[BEGIN Document segment]

First, the researchers knew what to look for because they are highly trained experts in the field of machine learning. To refer back to the flying analogy, they are more Jimmy Doolittle than undergraduate pilot training student.

The second is that the seriousness of the risk that accompanies failures in AI is dependent upon the context. Suppose a machine-learning system is trained to recognize different kinds of receipts and to pull the relevant data from the receipt and log it in a database, saving time on processing travel vouchers. The cost of failure is relatively low. It might mean the office loses some of the potential manpower savings because human agents have to conduct quality assurance or because some users will manually have to input the data retroactively. But now imagine a case in which a machine-learning system is trained on old promotion data to rank servicemembers in order of merit before a promotion board. The old promotion data is likely to include biases. The consequences of failure here are much higher — the people who ought to be promoted might not be. People might be disenfranchised based on factors that ought to be irrelevant to promotion.

Or, imagine a machine-learning system that is employed in combat to increase a commander’s situational awareness about civilian vehicle traffic compared to military vehicle traffic. Even if that algorithm has no direct connection to the kill chain, the commander’s understanding of the world will be at least partly shaped by its inputs. Ultimately, the cost of failure of the machine-learning system might be very high. And like the pilot flying on instruments, the operator’s ability to recognize faults and mitigate risk will depend on the operator’s education and training in the relevant technology. Will the commander know enough about the machine learning behind the traffic app’s user interface to recognize if it’s malfunctioning?

[END Document segment]
[BEGIN Excerpted records]

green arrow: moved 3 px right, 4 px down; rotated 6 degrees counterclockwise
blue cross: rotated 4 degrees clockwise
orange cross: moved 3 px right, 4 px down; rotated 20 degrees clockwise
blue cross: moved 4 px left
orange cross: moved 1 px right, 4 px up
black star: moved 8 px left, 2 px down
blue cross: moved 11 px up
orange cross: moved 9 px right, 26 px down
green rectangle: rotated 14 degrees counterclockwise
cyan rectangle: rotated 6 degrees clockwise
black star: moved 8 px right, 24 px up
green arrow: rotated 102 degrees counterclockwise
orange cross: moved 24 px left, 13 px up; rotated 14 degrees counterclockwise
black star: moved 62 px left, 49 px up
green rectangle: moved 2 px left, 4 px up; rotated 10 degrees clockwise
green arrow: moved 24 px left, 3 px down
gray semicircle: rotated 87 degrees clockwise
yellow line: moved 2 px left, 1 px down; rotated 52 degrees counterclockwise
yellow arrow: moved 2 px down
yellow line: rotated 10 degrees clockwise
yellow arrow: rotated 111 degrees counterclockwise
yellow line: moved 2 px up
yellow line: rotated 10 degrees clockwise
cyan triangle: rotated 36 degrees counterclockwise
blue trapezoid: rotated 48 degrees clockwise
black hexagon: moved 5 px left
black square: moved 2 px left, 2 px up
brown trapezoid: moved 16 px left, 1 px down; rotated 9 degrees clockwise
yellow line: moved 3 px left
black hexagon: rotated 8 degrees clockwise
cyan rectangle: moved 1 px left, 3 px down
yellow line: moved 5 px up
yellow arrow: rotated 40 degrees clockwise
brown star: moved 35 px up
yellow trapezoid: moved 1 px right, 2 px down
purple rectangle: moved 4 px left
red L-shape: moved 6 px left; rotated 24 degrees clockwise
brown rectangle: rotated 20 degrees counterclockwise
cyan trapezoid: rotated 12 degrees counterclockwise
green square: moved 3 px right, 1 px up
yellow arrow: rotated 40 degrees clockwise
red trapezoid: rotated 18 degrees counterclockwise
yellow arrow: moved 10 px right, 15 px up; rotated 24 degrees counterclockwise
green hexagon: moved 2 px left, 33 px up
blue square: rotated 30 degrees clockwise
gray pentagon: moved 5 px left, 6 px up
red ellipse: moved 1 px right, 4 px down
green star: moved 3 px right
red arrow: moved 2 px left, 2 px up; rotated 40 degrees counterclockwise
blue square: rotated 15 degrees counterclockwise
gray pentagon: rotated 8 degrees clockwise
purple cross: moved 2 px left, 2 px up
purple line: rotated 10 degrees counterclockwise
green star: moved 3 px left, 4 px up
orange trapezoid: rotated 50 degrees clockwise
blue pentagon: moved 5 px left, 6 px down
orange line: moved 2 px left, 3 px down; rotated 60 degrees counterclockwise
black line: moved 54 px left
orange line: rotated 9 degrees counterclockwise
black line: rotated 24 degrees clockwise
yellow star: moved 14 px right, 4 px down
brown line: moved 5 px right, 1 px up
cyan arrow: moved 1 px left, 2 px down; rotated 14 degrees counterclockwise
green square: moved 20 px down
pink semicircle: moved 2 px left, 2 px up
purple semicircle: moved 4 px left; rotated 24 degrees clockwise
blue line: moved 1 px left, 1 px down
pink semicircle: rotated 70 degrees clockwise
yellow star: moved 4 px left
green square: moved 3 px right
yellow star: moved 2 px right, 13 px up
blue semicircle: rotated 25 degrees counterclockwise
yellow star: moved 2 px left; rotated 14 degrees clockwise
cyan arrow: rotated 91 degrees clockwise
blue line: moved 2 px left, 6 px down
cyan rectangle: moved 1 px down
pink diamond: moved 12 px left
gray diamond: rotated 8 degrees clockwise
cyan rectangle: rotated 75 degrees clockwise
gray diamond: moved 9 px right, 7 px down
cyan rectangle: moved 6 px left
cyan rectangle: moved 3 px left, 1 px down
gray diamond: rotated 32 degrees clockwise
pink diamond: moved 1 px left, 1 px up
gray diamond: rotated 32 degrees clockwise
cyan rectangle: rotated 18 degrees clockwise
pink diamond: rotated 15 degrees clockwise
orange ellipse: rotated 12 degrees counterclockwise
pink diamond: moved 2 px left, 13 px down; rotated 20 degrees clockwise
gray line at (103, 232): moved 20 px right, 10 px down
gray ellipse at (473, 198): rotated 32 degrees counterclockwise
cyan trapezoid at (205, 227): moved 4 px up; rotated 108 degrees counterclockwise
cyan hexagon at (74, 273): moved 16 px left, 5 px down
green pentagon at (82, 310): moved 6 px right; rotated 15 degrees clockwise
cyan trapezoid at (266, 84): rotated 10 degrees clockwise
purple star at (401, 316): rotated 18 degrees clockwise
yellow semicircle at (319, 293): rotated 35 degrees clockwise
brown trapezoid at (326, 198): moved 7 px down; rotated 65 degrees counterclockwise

[END Excerpted records]

- Jobs
a. Answer these questions from the passage on machine-learning failures:
(i) Which aviator are the researchers compared to, as opposed to an undergraduate pilot training student?
(ii) In the receipt example, what processing would the system save time on?
(iii) In the combat example, which two kinds of vehicle traffic does the system help the commander tell apart?
b. Write out the passage on machine-learning failures from "Or, imagine a" to "if it’s malfunctioning?".
c. Write what comes next in the passage on machine-learning failures, picking up after its last sentence.

- Responses to the exercise
a.
(i) Jimmy Doolittle
(ii) Processing travel vouchers
(iii) Civilian vehicle traffic and military vehicle traffic

b.
Or, imagine a machine-learning system that is employed in combat to increase a commander’s situational awareness about civilian vehicle traffic compared to military vehicle traffic. Even if that algorithm has no direct connection to the kill chain, the commander’s understanding of the world will be at least partly shaped by its inputs. Ultimately, the cost of failure of the machine-learning system might be very high. And like the pilot flying on instruments, the operator’s ability to recognize faults and mitigate risk will depend on the operator’s education and training in the relevant technology. Will the commander know enough about the machine learning behind the traffic app’s user interface to recognize if it’s malfunctioning?

c.
Developing an AI-Ready Workforce

This is a workforce development challenge, and it demands a workforce development solution. Just as enterprising instructor pilots had to develop new ways of teaching student pilots how to use and when to trust (and when not to trust) their instruments, enterprising professionals from across the Department of Defense will need to develop new ways of teaching military practitioners how to use and when to trust AI and machine-learning applications. They don’t all need to be Jimmy Doolittle Ph.D.s, though the department certainly needs some of those too. Instead, the military needs professionals who are experts in their own career fields and in the tactical employment of their own weapons systems but who also understand AI and machine learning well enough to identify its best uses — and especially to teach others how to mitigate risks in their specific areas of expertise.

In the face of the workforce development challenge confronting the department, the Joint Artificial Intelligence Center, the department’s lead for AI, has published an AI education strategy that identifies six categories of employee. Each category of employee will need a different kind of AI education. In the Joint AI Center’s terms, these categories are those who will “lead AI,” “drive AI,” “create AI,” “facilitate AI,” “embed AI,” and “employ AI.” The operators I referred to above — those managing the travel voucher system, those managing promotion systems, and the commander monitoring vehicle traffic — will fall into the “employ AI” category. In fact, according to the strategy, so will most Department of Defense employees.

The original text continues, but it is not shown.